=== Task statement ===
Every record must come back unchanged, apart from the pictures, which are dropped.
· · · ·
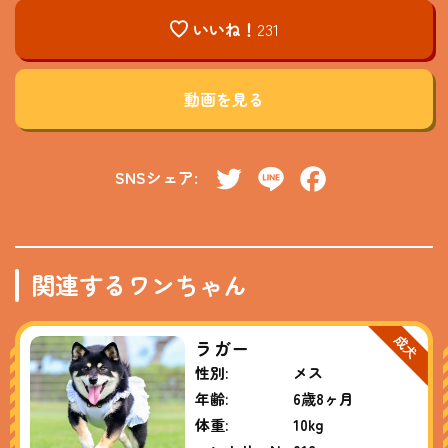
いいね！
231
動画を見る
SNSシェア:
Twitter
Line
Facebook
関連するワンちゃん
ラガー
性別:
メス
年齢:
6歳8ヶ月
体重:
10kg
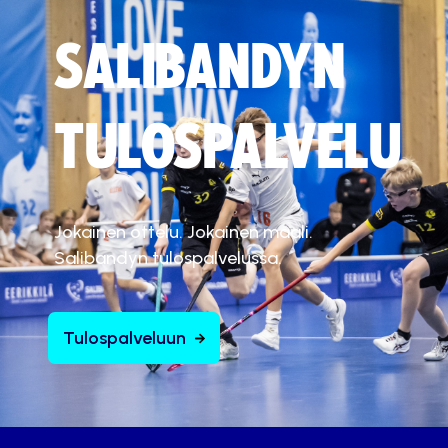
SALIBANDYN
TULOSPALVELU
Jokainen ottelu. Jokainen maali.
Salibandyn tulospalvelussa.
Tulospalveluun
· · · ·
=== Answer to this exercise ===
いいね！
231
動画を見る
SNSシェア:
Twitter
Line
Facebook
関連するワンちゃん
ラガー
性別:
メス
年齢:
6歳8ヶ月
体重:
10kg
SALIBANDYN
TULOSPALVELU
Jokainen ottelu. Jokainen maali.
Salibandyn tulospalvelussa.
Tulospalveluun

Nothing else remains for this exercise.